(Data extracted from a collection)

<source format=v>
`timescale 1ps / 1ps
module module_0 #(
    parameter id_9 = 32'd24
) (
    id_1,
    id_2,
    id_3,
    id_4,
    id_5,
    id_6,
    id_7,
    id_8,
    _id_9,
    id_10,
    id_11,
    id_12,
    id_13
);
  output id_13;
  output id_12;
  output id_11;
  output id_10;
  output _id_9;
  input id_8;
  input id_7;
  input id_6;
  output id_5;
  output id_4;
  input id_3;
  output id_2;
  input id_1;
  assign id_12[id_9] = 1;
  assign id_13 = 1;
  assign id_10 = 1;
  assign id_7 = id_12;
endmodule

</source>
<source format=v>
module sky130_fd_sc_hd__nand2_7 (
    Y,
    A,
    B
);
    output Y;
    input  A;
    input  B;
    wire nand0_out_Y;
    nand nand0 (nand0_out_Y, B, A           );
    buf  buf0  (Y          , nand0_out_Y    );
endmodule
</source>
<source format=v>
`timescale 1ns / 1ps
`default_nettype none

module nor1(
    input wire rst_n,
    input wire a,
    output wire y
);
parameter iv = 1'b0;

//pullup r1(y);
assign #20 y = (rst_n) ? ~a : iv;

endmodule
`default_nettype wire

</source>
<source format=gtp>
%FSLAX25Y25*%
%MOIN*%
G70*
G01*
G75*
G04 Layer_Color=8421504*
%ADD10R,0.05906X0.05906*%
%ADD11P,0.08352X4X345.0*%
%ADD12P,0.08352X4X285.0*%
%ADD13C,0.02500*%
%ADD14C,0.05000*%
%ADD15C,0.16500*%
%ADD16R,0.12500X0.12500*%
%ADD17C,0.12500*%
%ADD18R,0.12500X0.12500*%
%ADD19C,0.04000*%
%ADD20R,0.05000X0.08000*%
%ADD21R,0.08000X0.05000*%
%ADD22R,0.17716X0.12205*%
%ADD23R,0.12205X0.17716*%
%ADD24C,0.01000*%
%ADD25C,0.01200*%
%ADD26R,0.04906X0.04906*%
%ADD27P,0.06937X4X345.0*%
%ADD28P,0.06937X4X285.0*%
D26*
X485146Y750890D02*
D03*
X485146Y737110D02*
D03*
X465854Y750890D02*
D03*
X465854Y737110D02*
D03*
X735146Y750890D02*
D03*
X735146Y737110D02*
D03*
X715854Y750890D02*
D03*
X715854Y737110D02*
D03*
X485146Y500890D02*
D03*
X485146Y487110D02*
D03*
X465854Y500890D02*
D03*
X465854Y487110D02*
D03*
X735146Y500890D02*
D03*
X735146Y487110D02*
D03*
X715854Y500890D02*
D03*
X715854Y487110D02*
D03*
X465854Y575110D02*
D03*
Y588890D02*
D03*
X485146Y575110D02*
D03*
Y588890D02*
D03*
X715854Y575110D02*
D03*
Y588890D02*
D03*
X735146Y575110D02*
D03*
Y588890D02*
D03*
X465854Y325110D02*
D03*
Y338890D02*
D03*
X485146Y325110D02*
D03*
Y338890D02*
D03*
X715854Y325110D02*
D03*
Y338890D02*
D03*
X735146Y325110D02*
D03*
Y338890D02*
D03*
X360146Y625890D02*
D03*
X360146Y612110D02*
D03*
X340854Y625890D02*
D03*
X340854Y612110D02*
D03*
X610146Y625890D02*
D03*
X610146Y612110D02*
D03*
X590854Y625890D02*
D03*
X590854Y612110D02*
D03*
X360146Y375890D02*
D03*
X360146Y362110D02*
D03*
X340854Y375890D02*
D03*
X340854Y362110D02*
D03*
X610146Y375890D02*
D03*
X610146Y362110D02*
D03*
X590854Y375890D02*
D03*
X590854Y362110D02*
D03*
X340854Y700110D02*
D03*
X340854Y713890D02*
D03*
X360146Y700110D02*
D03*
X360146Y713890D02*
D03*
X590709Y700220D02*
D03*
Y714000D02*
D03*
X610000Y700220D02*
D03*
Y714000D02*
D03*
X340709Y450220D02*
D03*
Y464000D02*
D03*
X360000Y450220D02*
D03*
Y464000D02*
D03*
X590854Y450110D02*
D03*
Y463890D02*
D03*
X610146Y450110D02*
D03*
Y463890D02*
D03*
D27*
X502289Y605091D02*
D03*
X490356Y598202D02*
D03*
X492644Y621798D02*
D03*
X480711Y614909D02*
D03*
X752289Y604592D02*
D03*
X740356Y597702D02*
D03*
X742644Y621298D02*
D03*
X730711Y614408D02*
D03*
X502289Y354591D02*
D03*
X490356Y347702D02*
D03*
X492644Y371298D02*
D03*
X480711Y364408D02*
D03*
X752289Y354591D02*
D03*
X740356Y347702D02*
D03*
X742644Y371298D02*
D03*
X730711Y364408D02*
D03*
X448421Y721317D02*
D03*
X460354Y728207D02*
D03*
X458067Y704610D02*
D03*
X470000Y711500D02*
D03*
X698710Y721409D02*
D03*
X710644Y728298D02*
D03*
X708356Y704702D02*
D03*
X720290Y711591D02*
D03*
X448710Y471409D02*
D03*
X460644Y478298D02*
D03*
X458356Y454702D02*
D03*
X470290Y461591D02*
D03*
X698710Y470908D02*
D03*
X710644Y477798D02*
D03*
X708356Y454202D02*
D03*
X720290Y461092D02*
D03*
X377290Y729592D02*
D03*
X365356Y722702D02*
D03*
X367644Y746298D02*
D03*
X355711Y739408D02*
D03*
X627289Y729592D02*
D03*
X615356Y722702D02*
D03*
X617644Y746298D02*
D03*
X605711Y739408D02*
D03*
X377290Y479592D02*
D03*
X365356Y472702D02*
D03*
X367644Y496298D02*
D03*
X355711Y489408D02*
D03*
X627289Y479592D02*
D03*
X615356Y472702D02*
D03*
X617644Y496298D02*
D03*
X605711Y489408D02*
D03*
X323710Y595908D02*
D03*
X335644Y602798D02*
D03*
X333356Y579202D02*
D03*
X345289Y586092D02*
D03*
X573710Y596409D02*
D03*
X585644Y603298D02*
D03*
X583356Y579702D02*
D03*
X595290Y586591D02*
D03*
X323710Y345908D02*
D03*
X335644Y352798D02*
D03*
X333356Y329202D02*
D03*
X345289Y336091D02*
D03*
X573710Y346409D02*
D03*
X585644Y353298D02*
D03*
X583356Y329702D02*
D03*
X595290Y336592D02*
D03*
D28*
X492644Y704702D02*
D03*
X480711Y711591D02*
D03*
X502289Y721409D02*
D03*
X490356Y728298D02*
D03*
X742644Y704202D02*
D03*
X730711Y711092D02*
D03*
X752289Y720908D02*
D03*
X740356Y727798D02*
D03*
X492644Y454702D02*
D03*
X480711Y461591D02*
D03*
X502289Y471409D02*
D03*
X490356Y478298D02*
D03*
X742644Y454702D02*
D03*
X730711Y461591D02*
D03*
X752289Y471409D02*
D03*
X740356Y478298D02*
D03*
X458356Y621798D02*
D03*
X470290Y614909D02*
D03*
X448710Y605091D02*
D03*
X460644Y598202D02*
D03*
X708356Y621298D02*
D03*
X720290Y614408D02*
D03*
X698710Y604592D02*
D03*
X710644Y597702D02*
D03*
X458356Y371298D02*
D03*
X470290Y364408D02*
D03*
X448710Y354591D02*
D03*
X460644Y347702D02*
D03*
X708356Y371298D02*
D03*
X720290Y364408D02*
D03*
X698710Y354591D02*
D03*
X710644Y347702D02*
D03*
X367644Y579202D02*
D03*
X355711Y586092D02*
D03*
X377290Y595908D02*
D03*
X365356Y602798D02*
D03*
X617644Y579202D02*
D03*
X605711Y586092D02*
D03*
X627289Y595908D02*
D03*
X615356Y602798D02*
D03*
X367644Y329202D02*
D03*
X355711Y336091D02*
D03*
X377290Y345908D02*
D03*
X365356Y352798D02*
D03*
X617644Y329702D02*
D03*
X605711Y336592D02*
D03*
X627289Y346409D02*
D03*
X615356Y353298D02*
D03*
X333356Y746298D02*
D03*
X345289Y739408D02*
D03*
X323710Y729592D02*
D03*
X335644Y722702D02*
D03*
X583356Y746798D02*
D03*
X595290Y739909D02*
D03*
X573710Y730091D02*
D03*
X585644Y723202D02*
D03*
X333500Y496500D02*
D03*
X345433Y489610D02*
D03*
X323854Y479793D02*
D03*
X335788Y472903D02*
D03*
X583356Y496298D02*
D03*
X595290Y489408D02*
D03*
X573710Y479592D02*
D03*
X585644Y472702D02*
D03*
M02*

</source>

---

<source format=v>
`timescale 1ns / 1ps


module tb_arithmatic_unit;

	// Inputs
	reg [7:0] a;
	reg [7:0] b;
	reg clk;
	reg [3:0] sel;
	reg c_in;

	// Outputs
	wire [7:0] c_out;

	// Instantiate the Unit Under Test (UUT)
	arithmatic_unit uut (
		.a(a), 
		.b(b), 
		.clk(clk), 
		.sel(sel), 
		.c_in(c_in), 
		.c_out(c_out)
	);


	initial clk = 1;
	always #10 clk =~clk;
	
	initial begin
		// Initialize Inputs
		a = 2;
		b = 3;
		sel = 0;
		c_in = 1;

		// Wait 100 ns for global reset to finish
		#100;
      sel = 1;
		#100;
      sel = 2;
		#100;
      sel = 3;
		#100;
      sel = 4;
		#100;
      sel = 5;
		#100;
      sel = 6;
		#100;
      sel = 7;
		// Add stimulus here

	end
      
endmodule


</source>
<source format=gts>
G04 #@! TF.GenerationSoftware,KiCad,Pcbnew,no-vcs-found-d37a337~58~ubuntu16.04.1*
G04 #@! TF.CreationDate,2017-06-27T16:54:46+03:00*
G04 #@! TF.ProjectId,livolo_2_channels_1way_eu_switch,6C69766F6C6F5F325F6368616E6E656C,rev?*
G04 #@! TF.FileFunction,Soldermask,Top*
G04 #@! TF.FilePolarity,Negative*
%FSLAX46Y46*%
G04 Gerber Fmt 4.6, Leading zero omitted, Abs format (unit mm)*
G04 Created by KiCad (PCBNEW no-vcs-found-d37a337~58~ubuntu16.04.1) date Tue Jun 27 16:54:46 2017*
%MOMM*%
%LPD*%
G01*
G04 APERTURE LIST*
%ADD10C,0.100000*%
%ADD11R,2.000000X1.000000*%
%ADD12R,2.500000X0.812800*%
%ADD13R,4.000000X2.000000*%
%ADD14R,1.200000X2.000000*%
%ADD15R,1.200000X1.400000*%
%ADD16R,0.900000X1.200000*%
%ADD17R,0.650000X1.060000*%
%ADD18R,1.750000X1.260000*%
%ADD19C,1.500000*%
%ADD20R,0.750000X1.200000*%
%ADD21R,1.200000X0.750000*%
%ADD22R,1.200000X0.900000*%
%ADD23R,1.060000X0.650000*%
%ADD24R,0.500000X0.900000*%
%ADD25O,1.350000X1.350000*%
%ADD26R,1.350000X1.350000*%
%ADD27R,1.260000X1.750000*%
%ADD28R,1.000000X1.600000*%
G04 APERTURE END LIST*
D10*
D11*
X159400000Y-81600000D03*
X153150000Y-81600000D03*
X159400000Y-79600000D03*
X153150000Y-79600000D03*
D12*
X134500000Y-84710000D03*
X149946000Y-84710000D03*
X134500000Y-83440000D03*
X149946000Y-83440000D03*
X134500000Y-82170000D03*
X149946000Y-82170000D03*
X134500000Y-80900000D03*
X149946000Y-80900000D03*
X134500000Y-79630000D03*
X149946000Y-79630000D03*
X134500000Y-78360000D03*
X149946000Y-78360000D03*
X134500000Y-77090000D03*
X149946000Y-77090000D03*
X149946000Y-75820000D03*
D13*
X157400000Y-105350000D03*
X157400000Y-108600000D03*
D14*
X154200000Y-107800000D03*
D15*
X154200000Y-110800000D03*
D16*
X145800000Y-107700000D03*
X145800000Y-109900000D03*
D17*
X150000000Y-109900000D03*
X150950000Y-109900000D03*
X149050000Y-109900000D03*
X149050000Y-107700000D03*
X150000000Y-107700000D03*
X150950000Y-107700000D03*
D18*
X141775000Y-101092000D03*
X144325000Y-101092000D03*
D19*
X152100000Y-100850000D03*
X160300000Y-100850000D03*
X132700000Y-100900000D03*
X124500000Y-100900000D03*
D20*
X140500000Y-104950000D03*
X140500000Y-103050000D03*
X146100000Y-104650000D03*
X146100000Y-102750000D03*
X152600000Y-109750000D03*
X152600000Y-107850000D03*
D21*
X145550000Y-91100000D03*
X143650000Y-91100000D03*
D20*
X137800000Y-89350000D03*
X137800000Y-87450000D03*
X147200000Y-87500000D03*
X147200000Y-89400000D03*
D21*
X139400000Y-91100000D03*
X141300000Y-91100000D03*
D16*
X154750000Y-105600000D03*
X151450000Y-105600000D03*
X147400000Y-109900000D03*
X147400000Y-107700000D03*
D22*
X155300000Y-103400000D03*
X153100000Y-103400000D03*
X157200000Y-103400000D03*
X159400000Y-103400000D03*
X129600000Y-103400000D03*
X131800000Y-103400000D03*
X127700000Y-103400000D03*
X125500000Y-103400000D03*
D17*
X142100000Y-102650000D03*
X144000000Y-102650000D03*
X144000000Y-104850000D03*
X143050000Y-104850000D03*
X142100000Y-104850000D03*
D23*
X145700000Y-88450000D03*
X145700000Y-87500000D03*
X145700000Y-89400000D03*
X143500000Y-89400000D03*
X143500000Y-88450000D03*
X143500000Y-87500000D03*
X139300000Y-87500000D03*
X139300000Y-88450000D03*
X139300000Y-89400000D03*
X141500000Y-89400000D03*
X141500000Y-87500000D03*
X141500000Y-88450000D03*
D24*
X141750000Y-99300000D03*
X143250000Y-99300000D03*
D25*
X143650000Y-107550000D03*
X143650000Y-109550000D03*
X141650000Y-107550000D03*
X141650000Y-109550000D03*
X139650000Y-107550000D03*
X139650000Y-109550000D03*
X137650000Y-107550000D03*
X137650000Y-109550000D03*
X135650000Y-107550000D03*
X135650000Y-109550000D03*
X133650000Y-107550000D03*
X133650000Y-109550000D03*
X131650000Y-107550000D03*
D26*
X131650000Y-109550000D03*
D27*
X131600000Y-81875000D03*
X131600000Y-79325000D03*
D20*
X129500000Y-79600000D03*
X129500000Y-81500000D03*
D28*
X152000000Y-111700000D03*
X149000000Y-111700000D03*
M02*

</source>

Task instructions:
Please find the lines in the data that contain the word "assign" and copy them.

Exercise result:
  assign id_12[id_9] = 1;
  assign id_13 = 1;
  assign id_10 = 1;
  assign id_7 = id_12;
assign #20 y = (rst_n) ? ~a : iv;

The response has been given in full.